Titre: Il figlio di Django
Réalisateur: Osvaldo Civirani
Interprètes: Gabriele Tinti

 

Guy Madison
Ingrid Schoeller
Daniele Vargas
Ignazio Spalla
Andrea Scotti
Année: 1967
Genre: Western
Pays: Italie
Editeur Sidonis Calysta
Critique:
Il ne s’agit pas ici d’une suite officielle au classique avec Franco Nero (qui ne connaitra une séquelle authentique que bien plus tard avec DJANGO 2 : LE GRAND RETOUR) mais d’une de ces innombrables petites séries B westerniennes décidées à exploiter la popularité du célèbre pistolero. Ici, Gabrielle Tinti (heureux époux de Laura « Black Emmanuelle » Genser à la ville) incarne Jeff Tracy, le fils de Django sauvé de la mort par son ami le curé Gus Fleming après le meurtre de son paternel. Témoin de la scène traumatisante, le gamin se fait en outre broyer la main par le méchant (manière, sans doute, de rappeler sa filiation) mais cela n’aura guère d’importance pour la suite qui, on le devine, consiste en une très classique histoire de vengeance. Car Jeff Tracy recherche le meurtrier de son père qui pourrait être un certain Thompson. Ce-dernier est devenu un riche notable régnant en tyran, refrain connu, sur un patelin paumé de l’Ouest. En cheminant, le fils de Django, d’abord confondu avec un criminel, rencontre Logan (pas le X-Men griffu mais un pistolero droit dans ses bottes) et un autre bonhomme, Français qui plus est, qui vont l’aider dans sa quête justicière.
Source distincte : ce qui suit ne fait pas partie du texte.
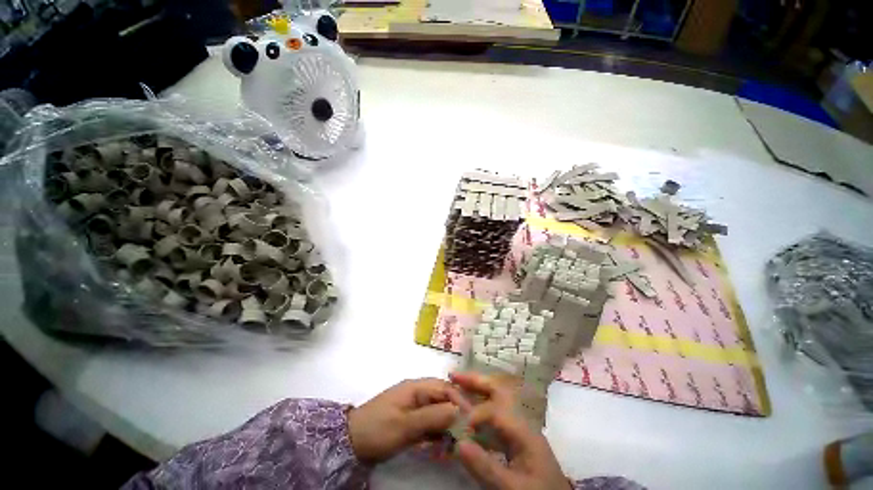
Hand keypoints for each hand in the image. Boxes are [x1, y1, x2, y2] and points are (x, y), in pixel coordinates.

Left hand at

Sans être désagréable, LE RETOUR DE DJANGO constitue un western spaghetti des plus génériques qui aligne les figures imposées avec ses méchants (très méchants !) au service de l’infâme notable local. Les vils voyous n’hésitent pas à tabasser pratiquement à mort le seul villageois qui résiste au despotisme sous les yeux de son épouse en pleurs pendant que le shérif, forcément lâche, détourne pudiquement les yeux et s’enferme dans son bureau. Le fils de Django devra par conséquent user de ses poings et de son Colt 45 pour défaire l’infamie. Dans la seconde partie, nous aurons droit au retour du curé Fleming, un pacifique comprenant que, parfois, la violence reste l’ultime recours pour que triomphe le bon droit. Un personnage très classique joué par Guy Madison, belle gueule de héros californien qui, fréquenta le western américain dans les fifties (dont quelques réussites comme LA CHARGE DES TUNIQUES BLEUES) avant d’échouer du côté d’Almeria la décennie suivante et dont on se souvient surtout pour son rôle dans LE COLT DU REVEREND, très proche d’ailleurs de celui qu’il tient dans ce RETOUR DE DJANGO.
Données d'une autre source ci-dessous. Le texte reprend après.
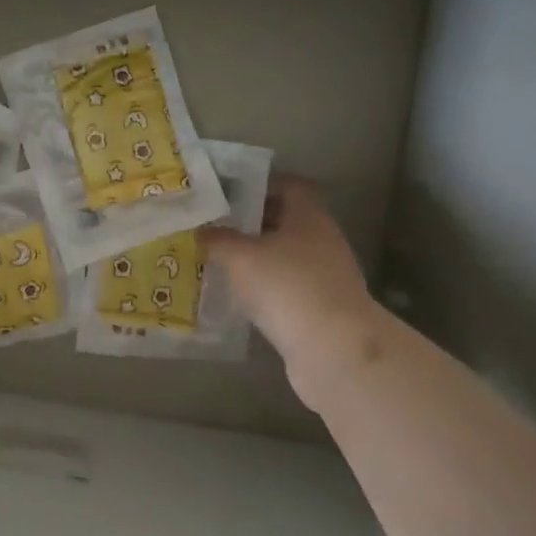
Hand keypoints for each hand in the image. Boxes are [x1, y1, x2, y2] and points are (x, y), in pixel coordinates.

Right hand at [204, 178, 395, 409]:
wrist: (333, 350)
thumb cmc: (286, 286)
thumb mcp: (240, 256)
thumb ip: (218, 238)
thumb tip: (202, 230)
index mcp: (309, 215)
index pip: (288, 185)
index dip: (259, 185)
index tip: (228, 194)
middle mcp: (322, 240)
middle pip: (285, 221)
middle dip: (251, 223)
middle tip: (215, 227)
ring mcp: (324, 276)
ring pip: (284, 256)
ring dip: (256, 258)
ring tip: (219, 261)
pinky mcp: (320, 309)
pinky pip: (286, 288)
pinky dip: (264, 288)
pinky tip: (238, 297)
Le long-métrage se suit donc sans déplaisir mais sans aucune passion tant tout cela parait banal et routinier : intrigue prévisible, protagonistes caricaturaux, déroulement linéaire. Heureusement, quelques touches de violence et un certain sadisme typiquement italien épice le plat, relevé par quelques fusillades emballées avec un savoir-faire efficace par Osavldo Civirani, modeste artisan ayant débuté dans le péplum (HERCULE CONTRE LES FILS DU SOLEIL) avant de se reconvertir, comme beaucoup, dans le western fauché. Les interprètes sont eux aussi passables, en particulier Guy Madison et, dans une moindre mesure, Gabrielle Tinti qui nous la joue charmeur mal rasé.
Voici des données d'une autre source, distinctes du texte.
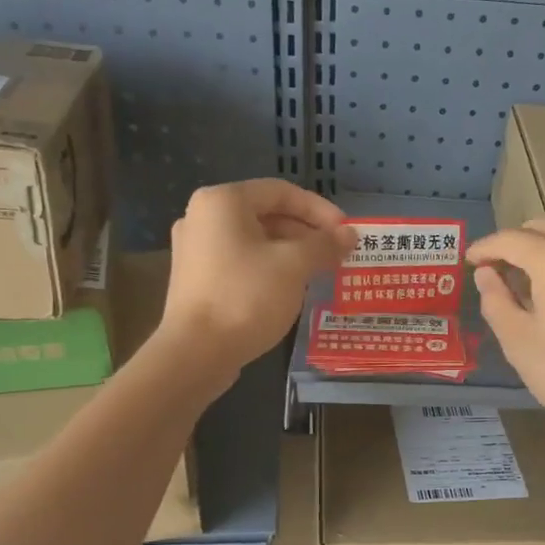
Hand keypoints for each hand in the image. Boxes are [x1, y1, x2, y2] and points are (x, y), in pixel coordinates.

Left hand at [160, 179, 353, 374]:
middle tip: (337, 254)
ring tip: (320, 272)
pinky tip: (290, 289)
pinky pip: (241, 262)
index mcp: (223, 201)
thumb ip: (324, 244)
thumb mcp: (294, 266)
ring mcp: (195, 250)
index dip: (320, 209)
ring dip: (291, 252)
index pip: (282, 192)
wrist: (196, 352)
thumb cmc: (246, 297)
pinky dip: (269, 268)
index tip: (346, 232)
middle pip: (266, 214)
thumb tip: (350, 235)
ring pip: (255, 241)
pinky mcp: (196, 280)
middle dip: (307, 233)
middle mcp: (203, 217)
 Comme pour beaucoup de spaghetti mineur la bande originale compense, en partie, les faiblesses du scénario par ses qualités mélodiques indéniables auxquelles s’ajoutent une poignée de chansons de bonne tenue. Dans l’ensemble, LE RETOUR DE DJANGO n’est donc pas déshonorant mais sa vision sera cependant réservée aux acharnés du western italien ou aux completistes de la « Django exploitation ».